Ses poèmes ne parlent que de l'amour et de l'innocence, de la vie dans toute sa beauté. Ainsi, il pense que s'il est lu, aimé et compris en tant que poète, alors sa voix se fera entendre au-dehors des frontières et des murs de la prison, et il sera imparable. Cela le libérera, même si son corps est toujours enfermé en prison. Ses vers, ses pensées, ses sentiments, son idéologie seront indépendants. Si vous vous voulez écrire à İlhan, son adresse est la suivante: İlhan Çomak, Silivri L Tipi Cezaevi, F9 Alt Silivri Istanbul, Turquie.
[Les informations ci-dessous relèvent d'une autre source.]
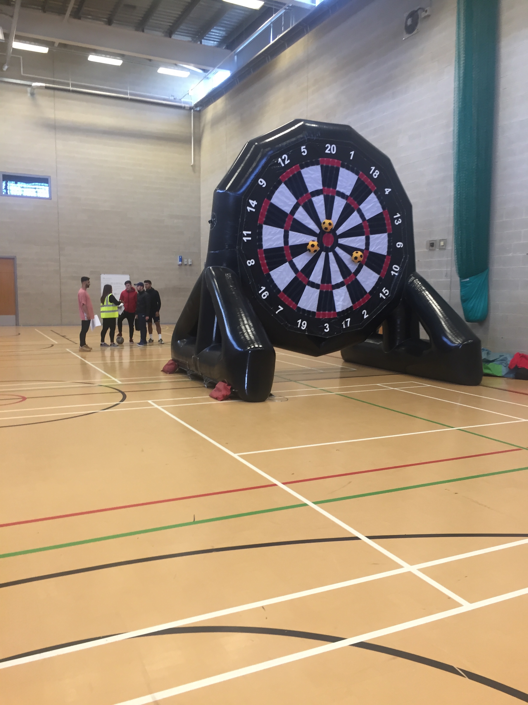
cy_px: 352
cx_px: 264
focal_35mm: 29
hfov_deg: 48.2
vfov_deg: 61.7
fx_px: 590
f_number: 2.2
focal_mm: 4.15
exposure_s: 1/33
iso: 80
Dans son poème intitulé La vie, c'est voir le vol d'un papillon, Sami Çomak déclare au lecteur : « Aucune cage ne peut contenir les couleurs de mon cœur ». À travers ses poèmes, il démontre avec force que le pouvoir de son imagination dépasse celui de l'État turc, qui entend le garder en prison. Voici ce qu'il dit, avec ses propres mots, à propos de sa vie et de ses espoirs :
“The contentment of my childhood years and my imagination was enough to ensure that I lived my whole life in happiness. When that peace was lost, the happiness too was taken with it. The only thing I have left now is the power of my imagination… I have many reasons, of course, for writing poetry. However, I should like to emphasise most strongly that I am in search of the life that was stolen from me; I am seeking my lost happiness and contentment. I was a lovely child. I really miss and love the little child that I was. That is why I write poetry. For him.”
Le contentement de mes années d'enfance et mon imagination ont suffi pour que je vive ma vie entière dans le bonheur. Lorsque cette paix a été perdue, elle a emporté le bonheur avec elle. La seule chose qui me reste à présent est le pouvoir de mon imagination… J'ai certes de nombreuses raisons d'écrire des poèmes. Toutefois, j'aimerais surtout souligner que je suis à la recherche de la vie qui m'a été volée. Je recherche mon bonheur et ma satisfaction perdus. J'ai été un enfant adorable. Le petit enfant que j'ai été me manque vraiment et je l'aime. C'est la raison pour laquelle j'écris des poèmes. Pour lui.